Render every entry verbatim.

• **TASK DATA**:
※
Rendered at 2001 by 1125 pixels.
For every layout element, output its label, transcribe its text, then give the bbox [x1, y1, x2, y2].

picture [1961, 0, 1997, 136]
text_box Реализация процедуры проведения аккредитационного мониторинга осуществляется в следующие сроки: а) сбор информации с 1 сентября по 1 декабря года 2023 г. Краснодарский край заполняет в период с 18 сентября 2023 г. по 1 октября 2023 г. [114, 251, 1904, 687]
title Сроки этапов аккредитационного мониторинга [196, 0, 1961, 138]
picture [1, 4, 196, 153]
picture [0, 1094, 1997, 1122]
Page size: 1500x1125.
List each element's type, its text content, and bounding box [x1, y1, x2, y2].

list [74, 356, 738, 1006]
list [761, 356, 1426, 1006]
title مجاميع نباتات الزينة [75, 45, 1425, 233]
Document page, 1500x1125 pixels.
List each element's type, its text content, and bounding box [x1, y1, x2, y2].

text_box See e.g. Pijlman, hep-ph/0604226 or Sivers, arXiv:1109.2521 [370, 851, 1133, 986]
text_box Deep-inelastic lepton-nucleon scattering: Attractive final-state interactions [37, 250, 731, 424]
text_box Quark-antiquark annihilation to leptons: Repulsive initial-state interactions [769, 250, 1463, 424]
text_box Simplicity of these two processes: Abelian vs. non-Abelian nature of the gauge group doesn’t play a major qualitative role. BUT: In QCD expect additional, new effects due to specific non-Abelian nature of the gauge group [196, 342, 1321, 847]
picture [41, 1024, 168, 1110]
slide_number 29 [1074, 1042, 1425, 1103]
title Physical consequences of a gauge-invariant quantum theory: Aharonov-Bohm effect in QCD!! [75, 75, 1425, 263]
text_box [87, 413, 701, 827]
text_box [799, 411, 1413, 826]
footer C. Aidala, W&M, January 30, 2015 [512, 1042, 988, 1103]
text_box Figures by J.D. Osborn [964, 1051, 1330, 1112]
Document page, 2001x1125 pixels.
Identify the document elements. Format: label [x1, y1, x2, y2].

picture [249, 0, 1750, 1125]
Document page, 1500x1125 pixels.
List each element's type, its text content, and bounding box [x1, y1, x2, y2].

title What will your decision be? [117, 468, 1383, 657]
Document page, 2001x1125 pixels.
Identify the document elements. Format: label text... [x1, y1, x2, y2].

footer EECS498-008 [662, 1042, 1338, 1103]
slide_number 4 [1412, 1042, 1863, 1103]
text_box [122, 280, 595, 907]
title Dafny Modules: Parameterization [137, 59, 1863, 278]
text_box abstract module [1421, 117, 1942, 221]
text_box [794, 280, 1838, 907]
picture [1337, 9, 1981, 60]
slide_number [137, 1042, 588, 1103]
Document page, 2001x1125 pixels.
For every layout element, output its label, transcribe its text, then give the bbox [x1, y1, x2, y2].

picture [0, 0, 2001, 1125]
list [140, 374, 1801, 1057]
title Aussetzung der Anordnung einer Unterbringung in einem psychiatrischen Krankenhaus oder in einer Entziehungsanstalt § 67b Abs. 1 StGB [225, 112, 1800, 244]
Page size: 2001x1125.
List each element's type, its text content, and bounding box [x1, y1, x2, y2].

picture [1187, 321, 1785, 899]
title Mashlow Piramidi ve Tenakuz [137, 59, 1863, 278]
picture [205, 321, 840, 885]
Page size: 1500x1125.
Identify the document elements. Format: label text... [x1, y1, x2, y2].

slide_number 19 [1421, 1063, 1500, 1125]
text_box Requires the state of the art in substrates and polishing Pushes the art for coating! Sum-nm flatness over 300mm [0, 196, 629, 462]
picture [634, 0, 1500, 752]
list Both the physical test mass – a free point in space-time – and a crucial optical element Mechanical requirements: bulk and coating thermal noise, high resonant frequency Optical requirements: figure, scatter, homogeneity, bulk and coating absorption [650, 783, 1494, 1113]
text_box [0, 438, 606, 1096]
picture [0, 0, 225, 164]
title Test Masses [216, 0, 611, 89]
※
• **OUTPUT FOR THIS EXERCISE**:
Rendered at 2001 by 1125 pixels.
For every layout element, output its label, transcribe its text, then give the bbox [x1, y1, x2, y2].

picture [1961, 0, 1997, 136]
text_box Реализация процедуры проведения аккредитационного мониторинга осуществляется в следующие сроки: а) сбор информации с 1 сентября по 1 декабря года 2023 г. Краснодарский край заполняет в период с 18 сентября 2023 г. по 1 октября 2023 г. [114, 251, 1904, 687]
title Сроки этапов аккредитационного мониторинга [196, 0, 1961, 138]
picture [1, 4, 196, 153]
picture [0, 1094, 1997, 1122]
Page size: 1500x1125.
List each element's type, its text content, and bounding box [x1, y1, x2, y2].

list [74, 356, 738, 1006]
list [761, 356, 1426, 1006]
title مجاميع نباتات الزينة [75, 45, 1425, 233]
Document page, 1500x1125 pixels.
List each element's type, its text content, and bounding box [x1, y1, x2, y2].

text_box See e.g. Pijlman, hep-ph/0604226 or Sivers, arXiv:1109.2521 [370, 851, 1133, 986]
text_box Deep-inelastic lepton-nucleon scattering: Attractive final-state interactions [37, 250, 731, 424]
text_box Quark-antiquark annihilation to leptons: Repulsive initial-state interactions [769, 250, 1463, 424]
text_box Simplicity of these two processes: Abelian vs. non-Abelian nature of the gauge group doesn’t play a major qualitative role. BUT: In QCD expect additional, new effects due to specific non-Abelian nature of the gauge group [196, 342, 1321, 847]
picture [41, 1024, 168, 1110]
slide_number 29 [1074, 1042, 1425, 1103]
title Physical consequences of a gauge-invariant quantum theory: Aharonov-Bohm effect in QCD!! [75, 75, 1425, 263]
text_box [87, 413, 701, 827]
text_box [799, 411, 1413, 826]
footer C. Aidala, W&M, January 30, 2015 [512, 1042, 988, 1103]
text_box Figures by J.D. Osborn [964, 1051, 1330, 1112]
Document page, 2001x1125 pixels.
Identify the document elements. Format: label [x1, y1, x2, y2].

picture [249, 0, 1750, 1125]
Document page, 1500x1125 pixels.
List each element's type, its text content, and bounding box [x1, y1, x2, y2].

title What will your decision be? [117, 468, 1383, 657]
Document page, 2001x1125 pixels.
Identify the document elements. Format: label text... [x1, y1, x2, y2].

footer EECS498-008 [662, 1042, 1338, 1103]
slide_number 4 [1412, 1042, 1863, 1103]
text_box [122, 280, 595, 907]
title Dafny Modules: Parameterization [137, 59, 1863, 278]
text_box abstract module [1421, 117, 1942, 221]
text_box [794, 280, 1838, 907]
picture [1337, 9, 1981, 60]
slide_number [137, 1042, 588, 1103]
Document page, 2001x1125 pixels.
For every layout element, output its label, transcribe its text, then give the bbox [x1, y1, x2, y2].

picture [0, 0, 2001, 1125]
list [140, 374, 1801, 1057]
title Aussetzung der Anordnung einer Unterbringung in einem psychiatrischen Krankenhaus oder in einer Entziehungsanstalt § 67b Abs. 1 StGB [225, 112, 1800, 244]
Page size: 2001x1125.
List each element's type, its text content, and bounding box [x1, y1, x2, y2].

picture [1187, 321, 1785, 899]
title Mashlow Piramidi ve Tenakuz [137, 59, 1863, 278]
picture [205, 321, 840, 885]
Page size: 1500x1125.
Identify the document elements. Format: label text... [x1, y1, x2, y2].

slide_number 19 [1421, 1063, 1500, 1125]
text_box Requires the state of the art in substrates and polishing Pushes the art for coating! Sum-nm flatness over 300mm [0, 196, 629, 462]
picture [634, 0, 1500, 752]
list Both the physical test mass – a free point in space-time – and a crucial optical element Mechanical requirements: bulk and coating thermal noise, high resonant frequency Optical requirements: figure, scatter, homogeneity, bulk and coating absorption [650, 783, 1494, 1113]
text_box [0, 438, 606, 1096]
picture [0, 0, 225, 164]
title Test Masses [216, 0, 611, 89]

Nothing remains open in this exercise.